Once the directory contents are removed, it can be deleted

[root@hawkeye03 ~]# curl --negotiate -u : -X DELETE "http://isilon40g.kanagawa.demo:8082/webhdfs/v1/tmp/webhdfs_test_dir_renamed?op=DELETE"
{
   "boolean" : true
}
[root@hawkeye03 ~]# hadoop fs -ls /tmp | grep webhdfs
[root@hawkeye03 ~]#

Summary

WebHDFS provides a simple, standard way to execute Hadoop filesystem operations by an external client that does not necessarily run on the Hadoop cluster itself.

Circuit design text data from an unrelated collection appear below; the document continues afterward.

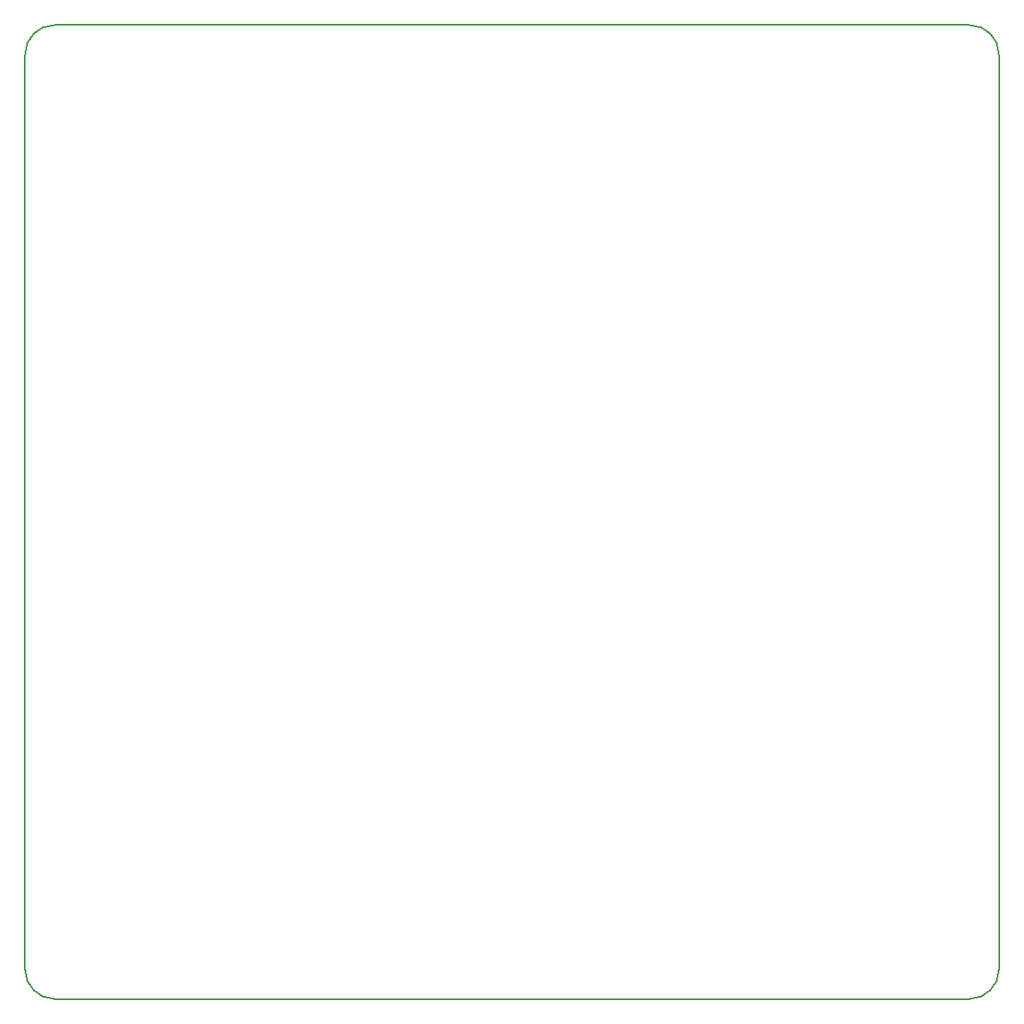
<source format=gbr>
G04 #@! TF.GenerationSoftware,KiCad,Pcbnew,(5.1.0)-1*
G04 #@! TF.CreationDate,2019-07-05T16:32:51+02:00*
G04 #@! TF.ProjectId,ECU_SMD,4543555f-534d-4442-9e6b-696361645f70,rev?*
G04 #@! TF.SameCoordinates,Original*
G04 #@! TF.FileFunction,Profile,NP*
%FSLAX46Y46*%
G04 Gerber Fmt 4.6, Leading zero omitted, Abs format (unit mm)*
G04 Created by KiCad (PCBNEW (5.1.0)-1) date 2019-07-05 16:32:51*
%MOMM*%
%LPD*%
G04 APERTURE LIST*
%ADD10C,0.150000*%
%ADD11C,0.200000*%
G04 APERTURE END LIST*
D10*
X64000000Y-183000000D02*
G75*
G02X61000000Y-180000000I0J3000000D01*
G01*
X61000000Y-86000000D02*
X61000000Y-180000000D01*
X158000000Y-183000000D02*
X64000000Y-183000000D01*
X161000000Y-180000000D02*
G75*
G02X158000000Y-183000000I-3000000J0D01*
G01*
X161000000Y-86000000D02*
X161000000Y-180000000D01*
X158000000Y-83000000D02*
G75*
G02X161000000Y-86000000I0J-3000000D01*
G01*
X61000000Y-86000000D02*
G75*
G02X64000000Y-83000000I3000000J0D01*
G01*
D11*
X64000000Y-83000000D02*
X158000000Y-83000000D01*
M02*

</source>
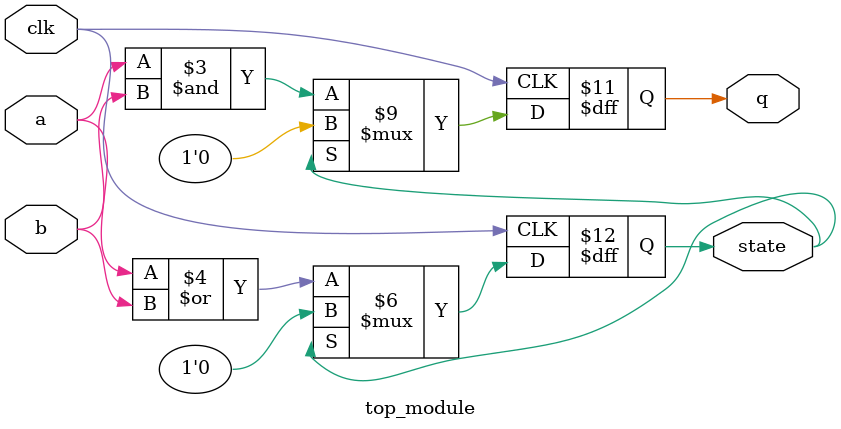
<source format=sv>
module top_module (
	input clk,
	input a,
	input b,
	output q,
	output state
);

reg q;
reg state;

// Flip-flop implementation
always @(posedge clk) begin
    if (state == 1'b0) begin
        q <= a & b;
        state <= a | b;
    end else begin
        q <= 1'b0;
        state <= 1'b0;
    end
end

endmodule

</source>
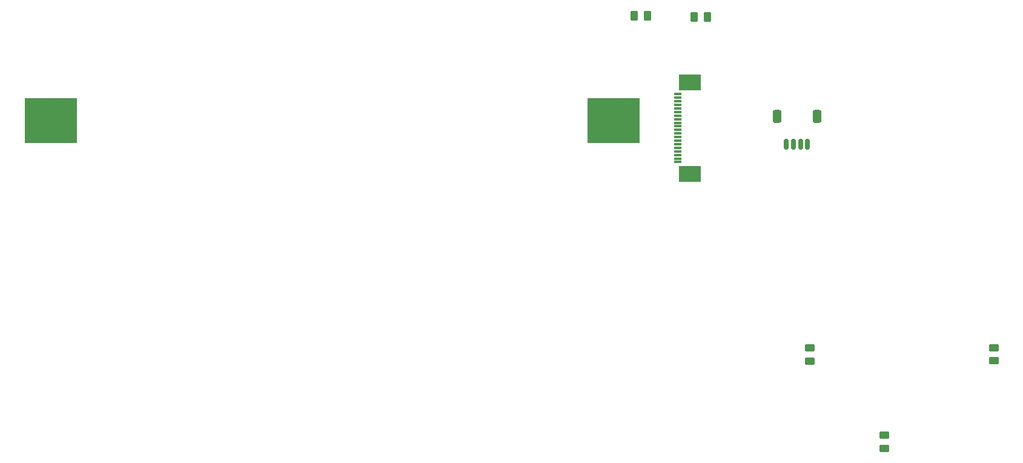
<source format=gtp>
G04 #@! TF.GenerationSoftware,KiCad,Pcbnew,(7.99.0-200-gad838e3d73)*
G04 #@! TF.CreationDate,2024-04-01T14:09:53+07:00*
G04 #@! TF.ProjectId,WMS,574d532e-6b69-4636-9164-5f7063625858,rev?*
G04 #@! TF.SameCoordinates,Original*
G04 #@! TF.FileFunction,Paste,Top*
G04 #@! TF.FilePolarity,Positive*
%FSLAX46Y46*%
G04 Gerber Fmt 4.6, Leading zero omitted, Abs format (unit mm)*
G04 Created by KiCad (PCBNEW (7.99.0-200-gad838e3d73)) date 2024-04-01 14:09:53*
%MOMM*%
%LPD*%
G01*
G04 APERTURE LIST*
G04 Aperture macros list*
%AMRoundRect*
0 Rectangle with rounded corners*
0 $1 Rounding radius*
0 $2 $3 $4 $5 $6 $7 $8 $9 X,Y pos of 4 corners*
0 Add a 4 corners polygon primitive as box body*
4,1,4,$2,$3,$4,$5,$6,$7,$8,$9,$2,$3,0*
0 Add four circle primitives for the rounded corners*
1,1,$1+$1,$2,$3*
1,1,$1+$1,$4,$5*
1,1,$1+$1,$6,$7*
1,1,$1+$1,$8,$9*
0 Add four rect primitives between the rounded corners*
20,1,$1+$1,$2,$3,$4,$5,0*
20,1,$1+$1,$4,$5,$6,$7,0*
20,1,$1+$1,$6,$7,$8,$9,0*
20,1,$1+$1,$8,$9,$2,$3,0*%
G04 Aperture macros list end*
%ADD10RoundRect,0.250000X-0.262500X-0.450000X0.262500X-0.450000X0.262500X0.450000X-0.262500X0.450000X0*%
%ADD11RoundRect,0.250000X0.450000X-0.262500X0.450000X0.262500X-0.450000X0.262500X-0.450000X-0.262500X0*%
%ADD12R,7.340000X6.350000*%
%ADD13R,1.100000X0.300000*%
%ADD14R,3.100000X2.300000*%
%ADD15RoundRect,0.150000X0.150000X0.625000X-0.150000X0.625000X-0.150000X-0.625000X0.150000X-0.625000X0*%
%ADD16RoundRect,0.250000X0.350000X0.650000X-0.350000X0.650000X-0.350000X-0.650000X0.350000X-0.650000X0*%
G04 APERTURE END LIST*
D10*
X166370000Y-50215800D03*
X168195000Y-50215800D03*
D11*
X192963800Y-110515400D03*
X192963800Y-108690400D03*
D12*
X76406999Y-64744599D03*
X155066999Y-64744599D03*
D10*
X157991800Y-50114200D03*
X159816800Y-50114200D03*
D13*
X164083999Y-61029199D03*
X164083999Y-61529199D03*
X164083999Y-62029199D03*
X164083999Y-62529199D03*
X164083999Y-63029199D03*
X164083999Y-63529199D03*
X164083999Y-64029199D03*
X164083999Y-64529199D03*
X164083999Y-65029199D03*
X164083999Y-65529199D03*
X164083999Y-66029199D03*
X164083999Y-66529199D03*
X164083999Y-67029199D03*
X164083999Y-67529199D03*
X164083999Y-68029199D03*
X164083999Y-68529199D03*
X164083999Y-69029199D03*
X164083999Y-69529199D03*
X164083999Y-70029199D03*
X164083999Y-70529199D03*
D14*
X165783999Y-72199199D03*
X165783999Y-59359199D03*
D15*
X182221000Y-68040000D03*
X181221000Y-68040000D03*
X180221000Y-68040000D03*
X179221000Y-68040000D03*
D16*
X183521000Y-64165000D03*
X177921000Y-64165000D03*
D11*
X182549800Y-98345000D03*
X182549800Y-96520000D03*
X208254600Y-98294200D03*
X208254600Y-96469200D03*
M02*

</source>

The requirement for WebHDFS is that the client needs to have a direct connection to namenode and datanodes via the predefined ports. Hadoop HDFS over HTTP – that was inspired by HDFS Proxy – addresses these limitations by providing a proxy layer based on preconfigured Tomcat bundle; it is interoperable with WebHDFS API but does not require the firewall ports to be open for the client.